### Material provided
★ ★ ★
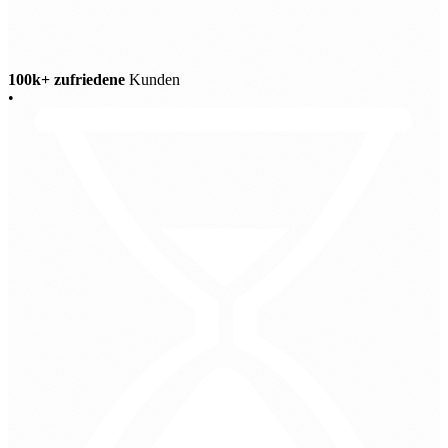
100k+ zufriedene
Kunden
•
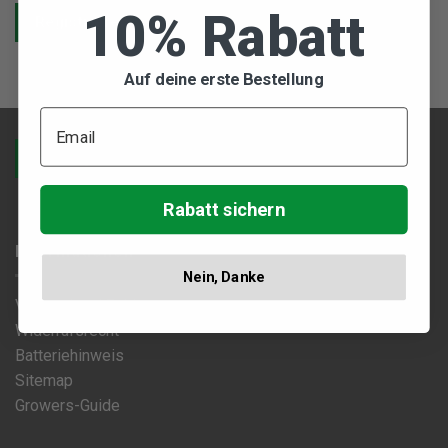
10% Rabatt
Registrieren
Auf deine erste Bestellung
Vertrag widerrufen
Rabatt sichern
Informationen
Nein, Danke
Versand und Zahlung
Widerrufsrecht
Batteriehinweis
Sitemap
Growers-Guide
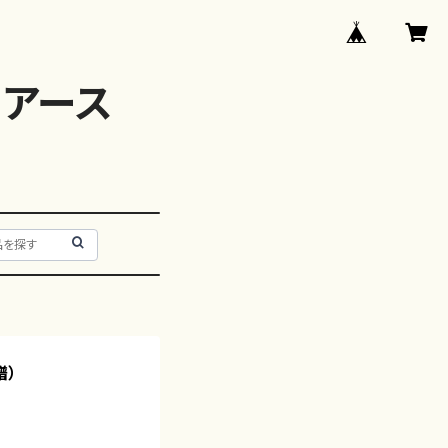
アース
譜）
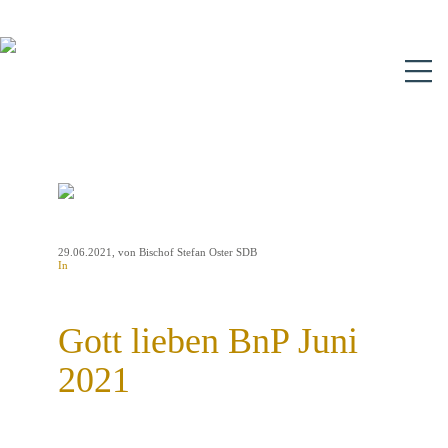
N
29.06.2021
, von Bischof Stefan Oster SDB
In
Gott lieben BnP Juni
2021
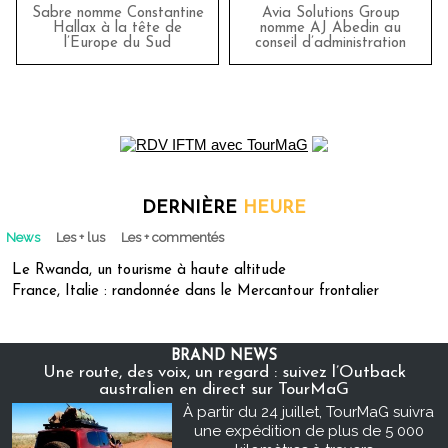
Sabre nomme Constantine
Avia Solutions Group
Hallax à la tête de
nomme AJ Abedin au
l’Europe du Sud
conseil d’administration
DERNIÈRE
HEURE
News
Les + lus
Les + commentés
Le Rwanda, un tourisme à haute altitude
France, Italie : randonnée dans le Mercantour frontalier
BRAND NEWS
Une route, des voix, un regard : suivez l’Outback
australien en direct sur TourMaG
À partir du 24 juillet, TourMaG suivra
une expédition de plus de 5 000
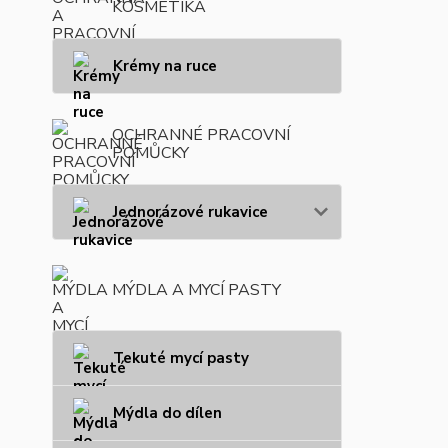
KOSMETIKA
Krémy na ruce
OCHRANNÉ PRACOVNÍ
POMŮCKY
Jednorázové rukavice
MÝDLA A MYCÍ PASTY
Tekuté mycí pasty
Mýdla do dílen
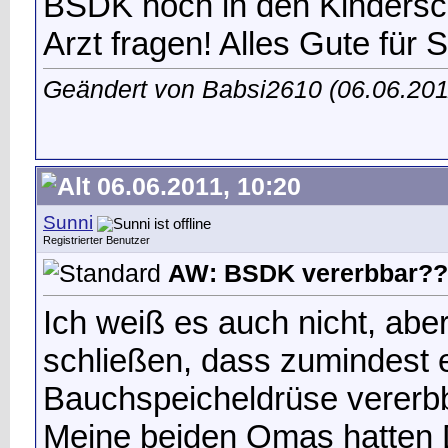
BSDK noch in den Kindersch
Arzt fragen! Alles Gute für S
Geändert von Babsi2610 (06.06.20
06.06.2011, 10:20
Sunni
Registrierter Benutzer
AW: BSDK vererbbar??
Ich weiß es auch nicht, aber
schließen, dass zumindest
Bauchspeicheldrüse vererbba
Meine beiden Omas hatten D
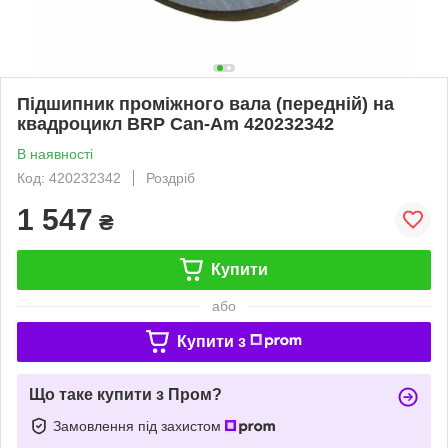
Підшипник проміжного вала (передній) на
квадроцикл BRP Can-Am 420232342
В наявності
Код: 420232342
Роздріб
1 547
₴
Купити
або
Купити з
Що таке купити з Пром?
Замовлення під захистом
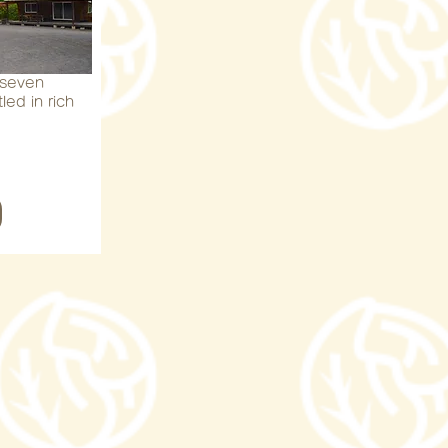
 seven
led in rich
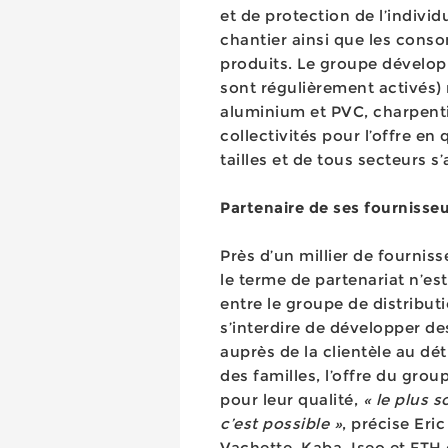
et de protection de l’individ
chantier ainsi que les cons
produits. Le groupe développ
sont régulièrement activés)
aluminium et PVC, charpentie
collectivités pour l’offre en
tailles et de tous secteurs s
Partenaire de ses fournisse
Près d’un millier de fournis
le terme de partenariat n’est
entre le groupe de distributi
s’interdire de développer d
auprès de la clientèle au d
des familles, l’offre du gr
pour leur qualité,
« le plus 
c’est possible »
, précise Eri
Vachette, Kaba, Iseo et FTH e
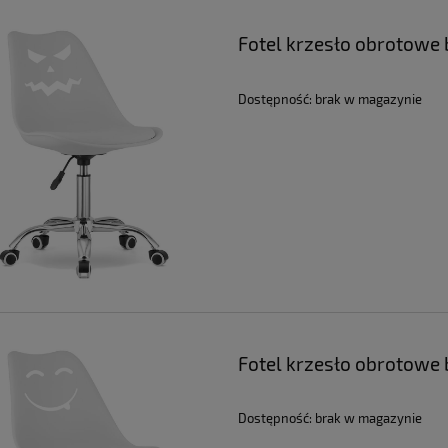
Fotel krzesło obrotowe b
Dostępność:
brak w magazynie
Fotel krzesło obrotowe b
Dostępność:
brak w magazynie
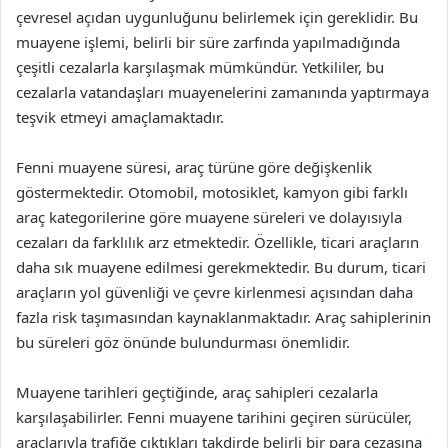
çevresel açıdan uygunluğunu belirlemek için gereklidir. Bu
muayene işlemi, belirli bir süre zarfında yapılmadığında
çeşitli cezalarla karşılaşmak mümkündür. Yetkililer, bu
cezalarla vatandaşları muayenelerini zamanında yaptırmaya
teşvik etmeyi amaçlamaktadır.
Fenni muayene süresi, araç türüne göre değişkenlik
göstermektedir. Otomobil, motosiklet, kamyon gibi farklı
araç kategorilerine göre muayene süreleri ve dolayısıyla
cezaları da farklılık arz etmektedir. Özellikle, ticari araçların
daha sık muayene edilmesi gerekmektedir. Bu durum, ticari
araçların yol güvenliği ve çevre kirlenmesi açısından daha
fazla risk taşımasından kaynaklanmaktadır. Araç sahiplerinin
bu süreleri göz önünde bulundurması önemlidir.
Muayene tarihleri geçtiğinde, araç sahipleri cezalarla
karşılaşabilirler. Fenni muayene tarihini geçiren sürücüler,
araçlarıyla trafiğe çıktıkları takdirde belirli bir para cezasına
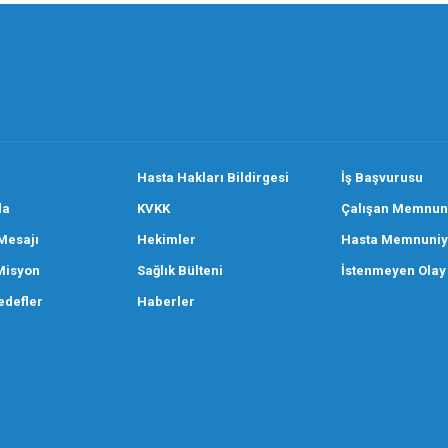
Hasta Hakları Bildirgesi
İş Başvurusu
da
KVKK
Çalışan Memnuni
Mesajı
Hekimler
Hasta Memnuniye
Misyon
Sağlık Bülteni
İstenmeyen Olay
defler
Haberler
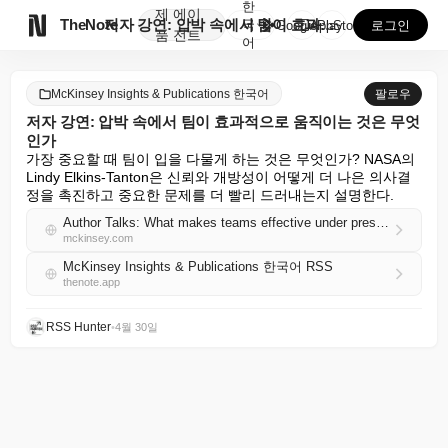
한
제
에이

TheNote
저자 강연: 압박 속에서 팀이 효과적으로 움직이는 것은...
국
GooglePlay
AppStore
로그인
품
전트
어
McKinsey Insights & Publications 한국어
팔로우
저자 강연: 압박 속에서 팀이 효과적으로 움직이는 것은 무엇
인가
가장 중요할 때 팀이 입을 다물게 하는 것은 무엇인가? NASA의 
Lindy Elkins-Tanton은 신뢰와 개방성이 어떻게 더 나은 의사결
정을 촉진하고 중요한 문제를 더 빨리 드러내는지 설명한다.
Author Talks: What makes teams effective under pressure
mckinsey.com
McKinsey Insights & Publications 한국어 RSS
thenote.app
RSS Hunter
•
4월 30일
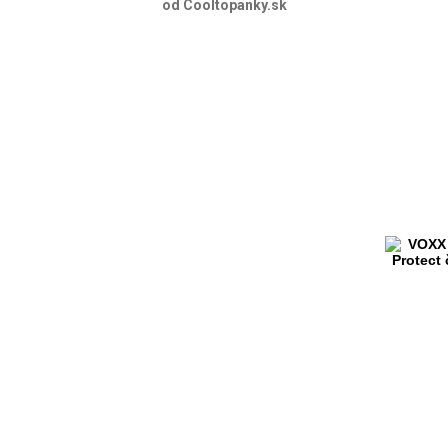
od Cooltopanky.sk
★ ★ ★
### Exercise description
Scan the material above for lines that contain the string "BSDK", and copy each such line.

### Solution for this problem
BSDK noch in den Kindersch
AW: BSDK vererbbar??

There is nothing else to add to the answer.